- LISTED RECORDS
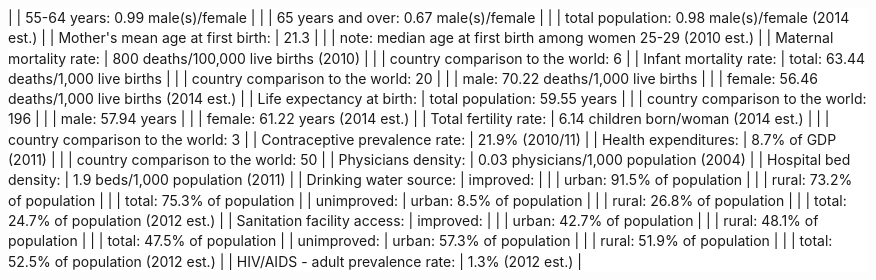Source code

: | | 55-64 years: 0.99 male(s)/female |
| | 65 years and over: 0.67 male(s)/female |
| | total population: 0.98 male(s)/female (2014 est.) |
| Mother's mean age at first birth: | 21.3 |
| | note: median age at first birth among women 25-29 (2010 est.) |
| Maternal mortality rate: | 800 deaths/100,000 live births (2010) |
| | country comparison to the world:   6 |
| Infant mortality rate: | total: 63.44 deaths/1,000 live births |
| | country comparison to the world:   20 |
| | male: 70.22 deaths/1,000 live births |
| | female: 56.46 deaths/1,000 live births (2014 est.) |
| Life expectancy at birth: | total population: 59.55 years |
| | country comparison to the world:   196 |
| | male: 57.94 years |
| | female: 61.22 years (2014 est.) |
| Total fertility rate: | 6.14 children born/woman (2014 est.) |
| | country comparison to the world:   3 |
| Contraceptive prevalence rate: | 21.9% (2010/11) |
| Health expenditures: | 8.7% of GDP (2011) |
| | country comparison to the world:   50 |
| Physicians density: | 0.03 physicians/1,000 population (2004) |
| Hospital bed density: | 1.9 beds/1,000 population (2011) |
| Drinking water source: | improved: |
| | urban: 91.5% of population |
| | rural: 73.2% of population |
| | total: 75.3% of population |
| unimproved: | urban: 8.5% of population |
| | rural: 26.8% of population |
| | total: 24.7% of population (2012 est.) |
| Sanitation facility access: | improved: |
| | urban: 42.7% of population |
| | rural: 48.1% of population |
| | total: 47.5% of population |
| unimproved: | urban: 57.3% of population |
| | rural: 51.9% of population |
| | total: 52.5% of population (2012 est.) |
| HIV/AIDS - adult prevalence rate: | 1.3% (2012 est.) |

- TASK BRIEF
Wherever the listing shows a picture, omit it and output the rest exactly as given.

- SOLUTION TO THIS PROBLEM
Source code

: | | 55-64 years: 0.99 male(s)/female |
| | 65 years and over: 0.67 male(s)/female |
| | total population: 0.98 male(s)/female (2014 est.) |
| Mother's mean age at first birth: | 21.3 |
| | note: median age at first birth among women 25-29 (2010 est.) |
| Maternal mortality rate: | 800 deaths/100,000 live births (2010) |
| | country comparison to the world:   6 |
| Infant mortality rate: | total: 63.44 deaths/1,000 live births |
| | country comparison to the world:   20 |
| | male: 70.22 deaths/1,000 live births |
| | female: 56.46 deaths/1,000 live births (2014 est.) |
| Life expectancy at birth: | total population: 59.55 years |
| | country comparison to the world:   196 |
| | male: 57.94 years |
| | female: 61.22 years (2014 est.) |
| Total fertility rate: | 6.14 children born/woman (2014 est.) |
| | country comparison to the world:   3 |
| Contraceptive prevalence rate: | 21.9% (2010/11) |
| Health expenditures: | 8.7% of GDP (2011) |
| | country comparison to the world:   50 |
| Physicians density: | 0.03 physicians/1,000 population (2004) |
| Hospital bed density: | 1.9 beds/1,000 population (2011) |
| Drinking water source: | improved: |
| | urban: 91.5% of population |
| | rural: 73.2% of population |
| | total: 75.3% of population |
| unimproved: | urban: 8.5% of population |
| | rural: 26.8% of population |
| | total: 24.7% of population (2012 est.) |
| Sanitation facility access: | improved: |
| | urban: 42.7% of population |
| | rural: 48.1% of population |
| | total: 47.5% of population |
| unimproved: | urban: 57.3% of population |
| | rural: 51.9% of population |
| | total: 52.5% of population (2012 est.) |
| HIV/AIDS - adult prevalence rate: | 1.3% (2012 est.) |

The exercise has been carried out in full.